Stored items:
--- START ---

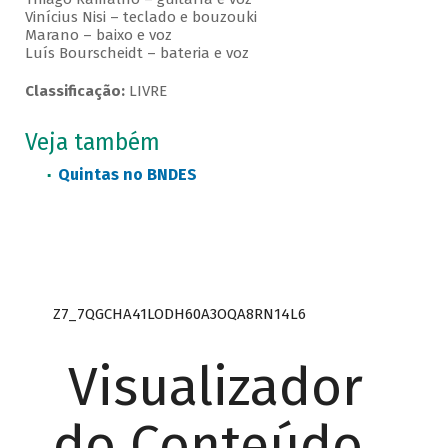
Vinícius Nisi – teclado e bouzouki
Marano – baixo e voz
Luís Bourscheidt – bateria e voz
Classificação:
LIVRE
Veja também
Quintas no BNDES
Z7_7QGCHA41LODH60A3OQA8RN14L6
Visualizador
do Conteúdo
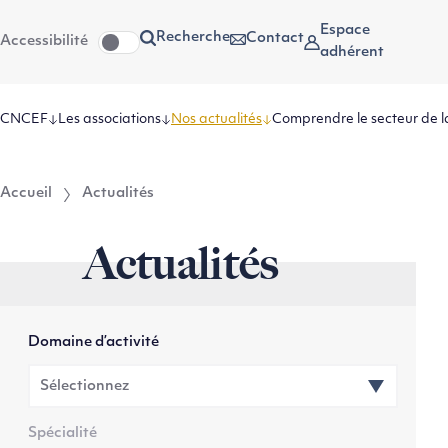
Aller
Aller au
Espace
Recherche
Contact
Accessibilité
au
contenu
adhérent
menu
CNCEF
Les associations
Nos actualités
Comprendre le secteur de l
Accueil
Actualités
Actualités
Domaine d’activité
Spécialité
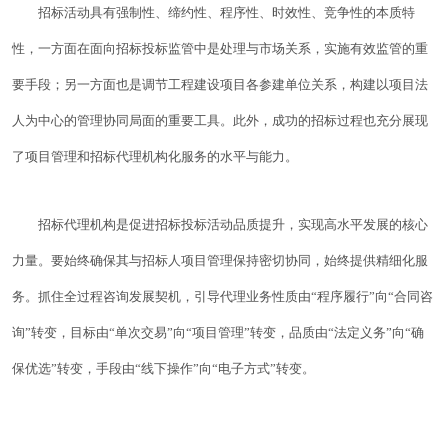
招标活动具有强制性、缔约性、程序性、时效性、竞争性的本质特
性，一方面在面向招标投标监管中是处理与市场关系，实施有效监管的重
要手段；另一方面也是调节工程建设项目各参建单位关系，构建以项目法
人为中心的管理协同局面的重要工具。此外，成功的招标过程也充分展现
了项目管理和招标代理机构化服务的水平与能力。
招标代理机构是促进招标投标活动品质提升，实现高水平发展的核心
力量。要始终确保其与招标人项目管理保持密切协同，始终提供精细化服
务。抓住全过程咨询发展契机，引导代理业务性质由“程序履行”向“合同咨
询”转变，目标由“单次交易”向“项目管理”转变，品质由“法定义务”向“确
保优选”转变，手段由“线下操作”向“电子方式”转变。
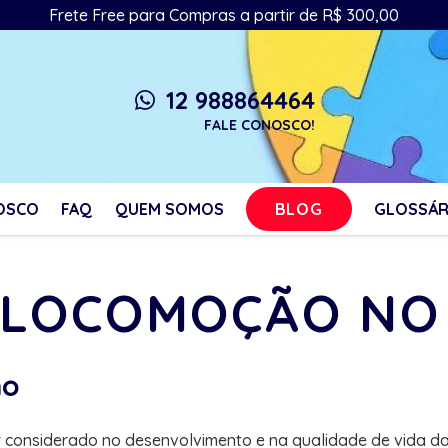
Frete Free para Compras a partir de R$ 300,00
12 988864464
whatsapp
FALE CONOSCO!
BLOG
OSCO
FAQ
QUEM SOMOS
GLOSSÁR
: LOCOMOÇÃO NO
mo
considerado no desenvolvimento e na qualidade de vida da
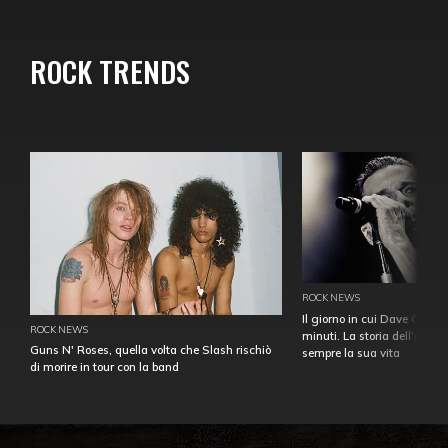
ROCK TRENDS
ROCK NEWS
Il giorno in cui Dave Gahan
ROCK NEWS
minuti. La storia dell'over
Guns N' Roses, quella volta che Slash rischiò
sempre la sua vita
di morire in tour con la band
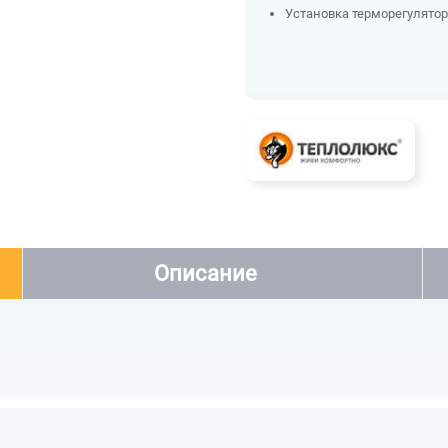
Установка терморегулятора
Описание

--- END ---

-- Exercise directions --
Leave out all images, then reproduce the entries above exactly.

-- Written response --
Vinícius Nisi – teclado e bouzouki
Marano – baixo e voz
Luís Bourscheidt – bateria e voz
Classificação:
LIVRE
Veja também
Quintas no BNDES
Z7_7QGCHA41LODH60A3OQA8RN14L6
Visualizador
do Conteúdo
Aller
Aller au
Espace
Recherche
Contact
Accessibilité
au
contenu
adhérent
menu
CNCEF
Les associations
Nos actualités
Comprendre le secteur de l
Accueil
Actualités
Actualités
Domaine d’activité
Spécialité
招标活动具有强制性、缔约性、程序性、时效性、竞争性的本质特
性，一方面在面向招标投标监管中是处理与市场关系，实施有效监管的重
要手段；另一方面也是调节工程建设项目各参建单位关系，构建以项目法
人为中心的管理协同局面的重要工具。此外，成功的招标过程也充分展现
了项目管理和招标代理机构化服务的水平与能力。
招标代理机构是促进招标投标活动品质提升，实现高水平发展的核心
力量。要始终确保其与招标人项目管理保持密切协同，始终提供精细化服
务。抓住全过程咨询发展契机，引导代理业务性质由“程序履行”向“合同咨
询”转变，目标由“单次交易”向“项目管理”转变，品质由“法定义务”向“确
保优选”转变，手段由“线下操作”向“电子方式”转变。
Frete Free para Compras a partir de R$ 300,00
12 988864464
whatsapp
FALE CONOSCO!
BLOG
OSCO
FAQ
QUEM SOMOS
GLOSSÁR
: LOCOMOÇÃO NO
mo
considerado no desenvolvimento e na qualidade de vida da
ROCK TRENDS
ROCK NEWS
Il giorno in cui Dave Gahan
ROCK NEWS
minuti. La storia dell'over
Guns N' Roses, quella volta che Slash rischiò
sempre la sua vita
di morire in tour con la band
Установка терморегулятора
Описание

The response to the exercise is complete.